Valganciclovir and Human Herpesvirus–8
The possibility that ganciclovir or valganciclovir might inhibit HHV‐8 replication and prevent development of Kaposi sarcoma in HIV‐infected patients was suggested by the observation that patients who received 4.5 g daily of orally administered ganciclovir to prevent development of CMV retinitis in the eye without an ocular ganciclovir implant also had a lower incidence of Kaposi sarcoma in a large clinical trial. This suggested the intriguing possibility that replicating HHV‐8 expressed lytic proteins or stimulated cellular cytokines, which contributed to the development of Kaposi sarcoma. It has been suggested that in KS lesions, the lytic cycle gene products may be involved in proliferation of neighboring cells, contributing to pathogenesis. One attractive candidate is an early lytic protein of HHV‐8 that might contribute to oncogenesis is the viral‐encoded G‐protein–coupled receptor of HHV‐8 (ORF74). This protein has been shown to be a viral oncogene and angiogenesis activator. The expression of ORF74 induces an angiogenesis phenotype by secretion of vascular endothelial growth factor, an angiogenesis growth factor. The HHV‐8 ORF74 can also activate mitogen-activated protein kinase, which indicates that the viral protein has a molecular specificity to trigger signaling cascades that are activated by inflammatory cytokines. Another viral protein that may be a candidate for contributing to pathogenesis is the HHV‐8 homologue of human IL‐6, the vIL‐6 protein. Thus, prevention of HHV‐8 replication might provide therapeutic benefits in human disease.
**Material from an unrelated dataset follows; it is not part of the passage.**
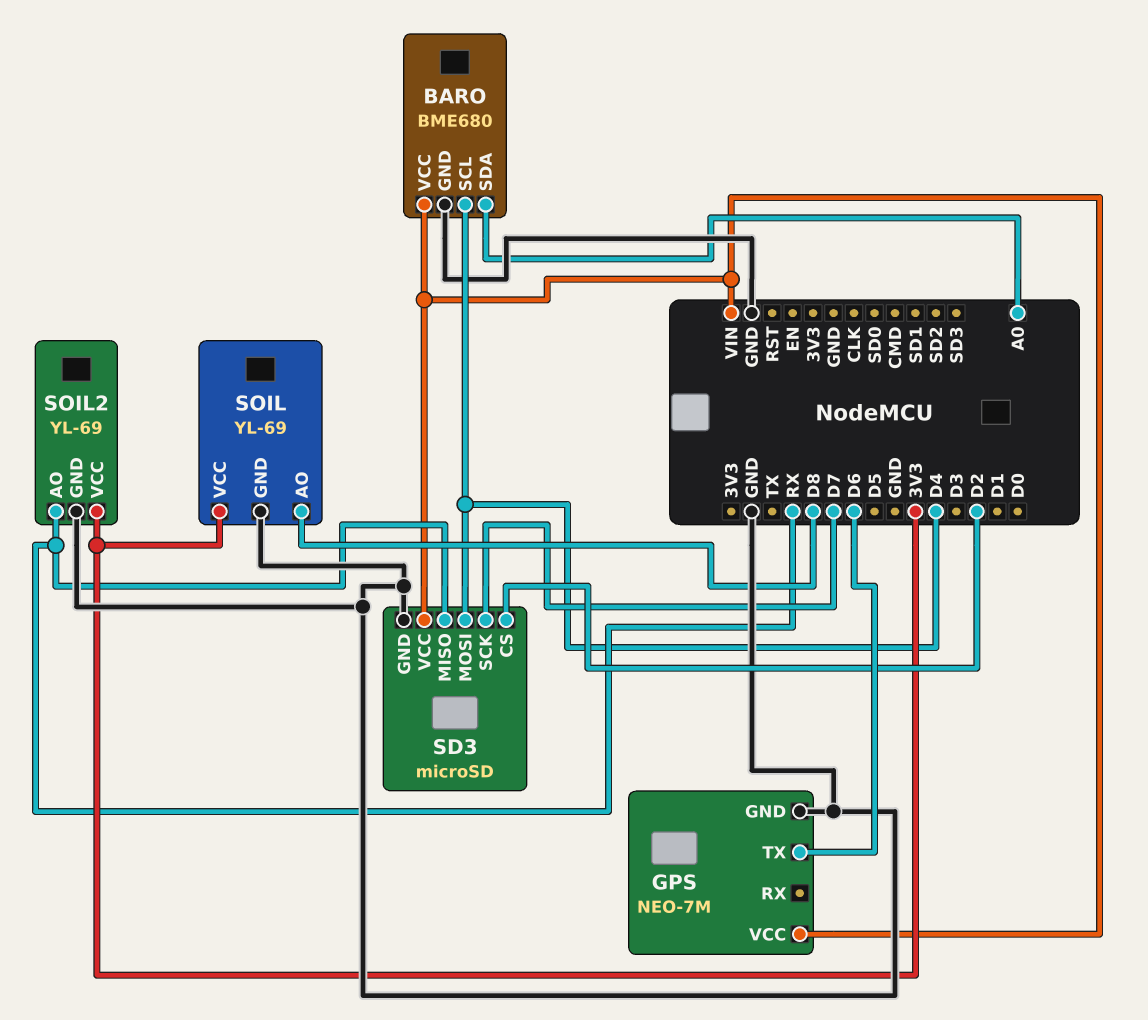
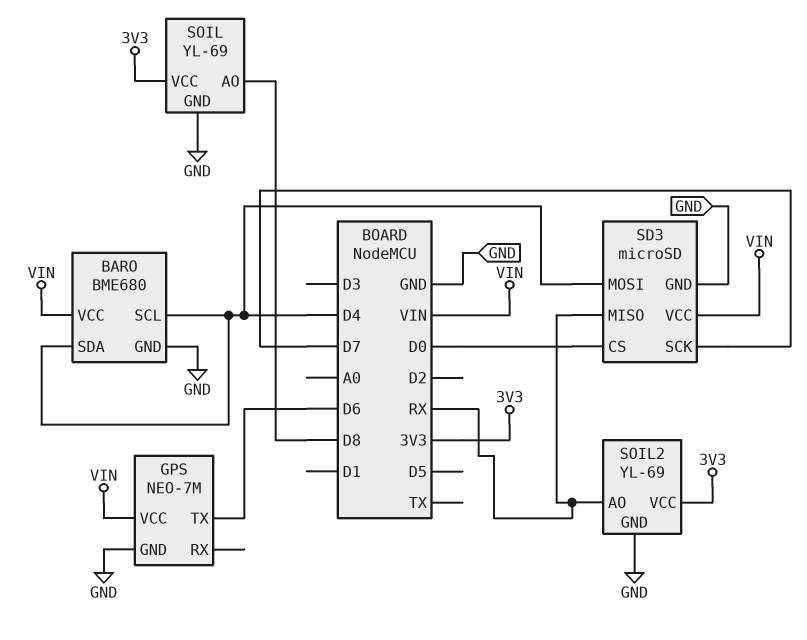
BARO pin SDA: A0 -> D4
SD3 pin CS: D2 -> D0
This study by Casper et al. provides evidence that valganciclovir is the first antiviral agent that has been shown to reduce HHV‐8 replication in a randomized clinical trial. The study design was a double blind, placebo‐controlled crossover trial in which 26 HHV‐8 infected men were randomized to receive 8 weeks of valganciclovir or placebo (900 mg once per day administered orally). After a 2‐week washout period, participants received the other study drug for 8 additional weeks. Oral swab samples were taken daily and analyzed for HHV‐8 DNA and CMV DNA by real time PCR. Sixteen HIV‐positive men and 10 HIV‐negative men completed the study. Valganciclovir administered orally effectively inhibited mucosal HHV‐8 replication, as detected by a sensitive PCR assay for HHV‐8 DNA. The antiviral effect of valganciclovir reduced the frequency and quantity of HHV‐8 that was detected in the oropharynx; this effect was prompt and occurred independently of the reduction in CMV replication. The Casper et al. study also provided evidence that HHV‐8 replication occurs independently of CMV replication in immunocompromised patients. The hematologic, renal, and hepatic toxicities of valganciclovir were similar to those of placebo in this short trial of low‐dose valganciclovir.
The Casper et al. study provides important new quantitative data that valganciclovir suppresses replication and oropharyngeal shedding of HHV‐8 and sets the stage for additional research to determine whether valganciclovir prevents Kaposi sarcoma in patients at high risk due to immunosuppression. The effects of valganciclovir on other HHV‐8 associated malignancies, such as primary effusion lymphoma and multicentric Castleman disease, should also be carefully evaluated.